Part II - Living as the Church: Life in the Church

  1. Why do you think the New Testament places such a priority on Christians being committed members (or parts) of local churches? How can this priority best be reflected in your life?
  2. Read Ephesians 4:1–16. How should this passage affect the way you view your responsibility to other Christians in the church?
  3. Think about your unique setting and identify a few opportunities that God has given you to minister to the people around you. Have you taken advantage of these opportunities?
  4. Take a few minutes to meditate on Galatians 6:1–2. What would it look like to help bear someone else’s burden? Is there anyone in your life right now whom you should be helping in this way?
  5. Why do you think we tend to focus on the external circumstances and behavior when we try to help people change?
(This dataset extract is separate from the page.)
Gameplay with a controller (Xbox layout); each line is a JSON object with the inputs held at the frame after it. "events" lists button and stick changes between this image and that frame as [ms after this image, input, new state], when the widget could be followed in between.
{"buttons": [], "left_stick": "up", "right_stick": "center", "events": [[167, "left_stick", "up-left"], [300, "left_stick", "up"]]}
  6. Using your own words, try to explain why it is essential to get to the heart of the problem rather than merely addressing the circumstances and behavior.
  7. How should the truth of the gospel and the power of the Holy Spirit affect the way we approach helping people change?
  8. Would you say that your church body is characterized more by defeat and isolation or the power and transformation of the Holy Spirit? Why do you say that?
  9. What steps can you take right away to help your church function more like God intended?
  10. Would you say that you have been playing your part in the body of Christ? If so, how might you still need to grow in this? If not, are you ready to get involved? What steps might you need to take?
  11. Spend some time in prayer. Ask God to give you confidence in the Spirit’s power to use you in ministering to other people. Ask Him for the wisdom to know what to do and the discernment to recognize people who need help. Pray that God would use you and your church to continue His plan of redemption in your unique setting.
Disclaimer: These questions have been drawn from Francis Chan’s book “Multiply: Disciples Making Disciples,” and are posted here for further reflection and study in conjunction with the full text of the book found at MultiplyMovement.com.